:: Textauszug ::
Diese Jahre sind von zahlreichen Aktivitäten Mandels geprägt, dem Anwachsen der Internationale und einer Euphorie durch den Mai 68 in Frankreich; die Tet-Offensive in Vietnam; Prager Frühling 68; Nelkenrevolution in Portugal. Die Internationale sah die Weltrevolution aktuell vor der Haustür. International beachtenswert ist sicher seine Einladung durch Che Guevara zur Planungsdebatte auf Kuba.
Sein gelebter Internationalismus, der sich wohltuend von bürokratischen Appellen am 1.Mai seitens wohl dotierter Gewerkschaftsfunktionär abhebt, macht ihn und sein/unser Projekt vertrauenswürdiger. Die "Glaubwürdigkeitskrise des Sozialismus" (Mandel) wird angesichts der brutalen Herrschaft des Stalinismus noch geraume Zeit anhalten. Unser Selbstverständnis haben wir in dem Text "Für Rätedemokratie und Arbeiterselbstverwaltung" (isp-Verlag) dargelegt, in dem Parteienpluralismus, Pressefreiheit, unabhängige Gewerkschaften und Gewaltenteilung verteidigt werden.

:: Angezeigte Angaben ::
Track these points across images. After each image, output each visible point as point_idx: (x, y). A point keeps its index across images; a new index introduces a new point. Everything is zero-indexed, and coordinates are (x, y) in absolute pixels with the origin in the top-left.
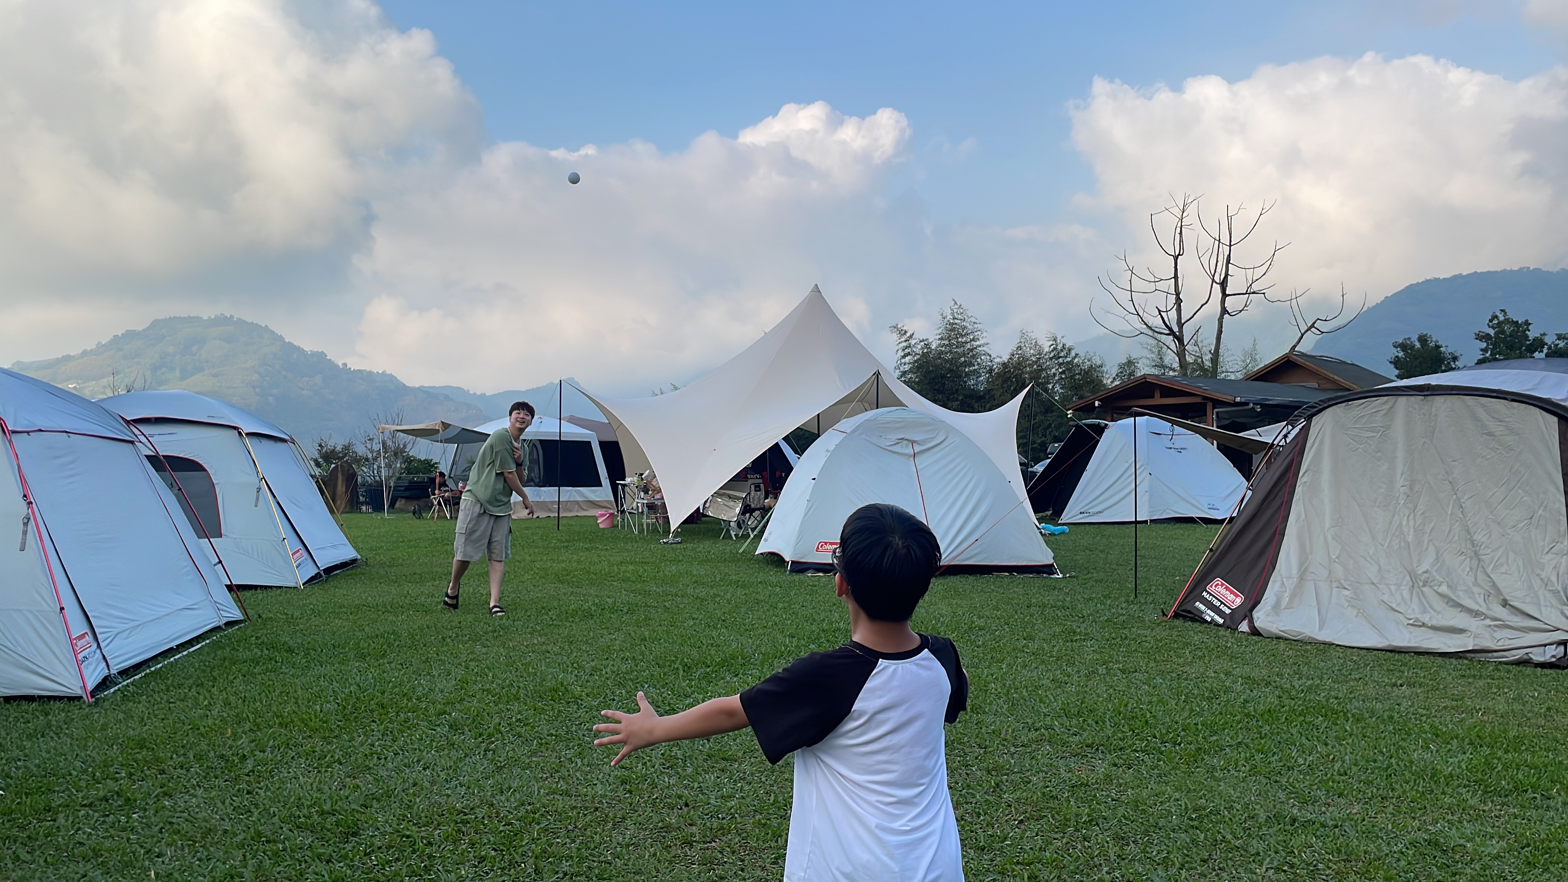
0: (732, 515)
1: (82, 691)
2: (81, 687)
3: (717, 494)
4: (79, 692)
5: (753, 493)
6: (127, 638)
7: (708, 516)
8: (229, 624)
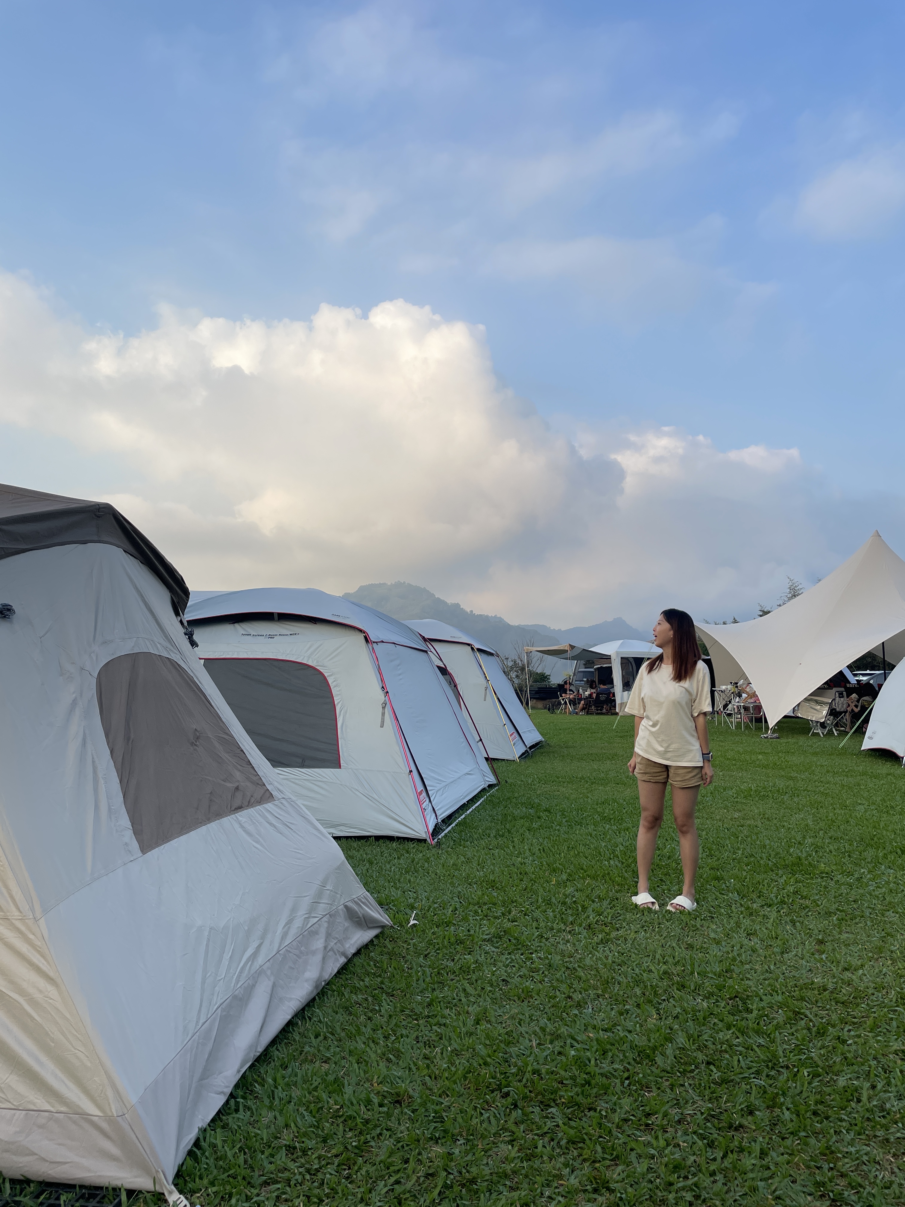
0: (820, 716)
1: (426, 835)
2: (425, 832)
3: (806, 700)
4: (423, 835)
5: (837, 699)
6: (442, 795)
7: (798, 717)
8: (491, 786)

:: Die Aufgabe ::
Schreib den Text über Mandel nach seinem letzten Satz weiter. Die Auflistung hat mit dem Text über Mandel nichts zu tun.

:: Deine Antwort ::
Trotzki als Alternative
1992 erschien im Dietz Verlag Berlin Ernests Buch "Trotzki als Alternative" eine durchaus kritische Würdigung Leo Trotskis. Eine solche Einstellung
ist nicht repräsentativ für viele trotzkistische Formationen, die an den Schriften "des Alten" hängen wie die berühmten "Talmadisten Revolution".
Mandel sieht als Opfer der Nazidiktatur die Konturen eines neuen Antisemitismus und Faschismus vielleicht etwas hellsichtiger. Das Potenzial ist nach 25 Jahren neoliberaler Herrschaft jedenfalls vorhanden. "Unter diesen Bedingungen können revolutionäre Sozialisten durch einen konsequenten Einsatz für Menschenrechte, einen radikalen Kampf gegen jegliche Form des Antisemitismus, gegen jegliche Form von Diskriminierung und durch eine prinzipielle Absage sowohl an den Stalinismus wie auch an den Kapitalismus zum ersten mal seit 1941 wieder ein breiteres Gehör bei den von den neuen sich anbahnenden Katastrophen bedrohten Juden finden." (Trotzki, S.223)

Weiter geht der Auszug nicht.